At the same time, the board’s cosmic symbolism, the seasonal associations with the New Year, and the livestock names for each throw give the game a uniquely Korean flavour. Playing Yutnori is not just killing time between courses, it ties a modern living room back to older ideas about fortune, harvest, and the turning of the year.
Yutnori and Board Games in Korea Today
In a country full of PC bangs and mobile games, Yutnori game still appears every Seollal, at school culture days, in board game cafes and in local festivals, showcasing traditional games. You can also find browser and mobile versions of 윷놀이 온라인, plus seasonal events where Yutnori sits alongside modern titles in board game cafes.
For international players, that makes Yutnori a perfect bridge between “board game Korea” searches and real Korean culture: it’s easy to learn, requires almost no equipment, and doesn’t feel like homework.
Korean perspective
For many Koreans, Yutnori (윷놀이) is less a game they learned from a rulebook and more something tied to holidays, classrooms, and family gatherings. Some first played it in elementary school after a teacher explained the rules, while others mostly watched older relatives play during Seollal and picked up the game intuitively over time.

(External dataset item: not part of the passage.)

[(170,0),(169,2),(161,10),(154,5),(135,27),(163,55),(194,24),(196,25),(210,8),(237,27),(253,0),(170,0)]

What makes it feel especially Korean is not just the sticks and board, but the little tensions built into the rules: the rare Back Do that sends you backward at the worst possible moment, the Nak rule when a throw lands outside the mat, and the way a lucky Mo can suddenly change the mood of the whole room.
Even among Koreans, the game can mean slightly different things: for some, it belongs to big holiday gatherings; for others, it was something they also played casually with parents or friends on ordinary days. But the common thread is that Yutnori still feels simple, social, and unmistakably traditional, whether it is played on a living-room floor, in a classroom, or 동물들과 윷놀이 Yutnori online. In one line, it is a game that blends luck, strategy, and nostalgia in a way that still makes sense to new players today.
Words by Yuhyun, Inkwon, and Minsoo Lee, Native Koreans colleagues and friends interviewed by the author.
How to Try Yutnori Yourself
If you’re in Korea, look for inexpensive Yutnori sets in supermarkets, stationery shops, traditional markets, or museum gift stores, especially in the weeks before the Lunar New Year. Outside Korea, you can download a printable board, tape chopsticks together for sticks, and use coins or buttons as tokens, enough to turn your next game night into a Korean holiday floor.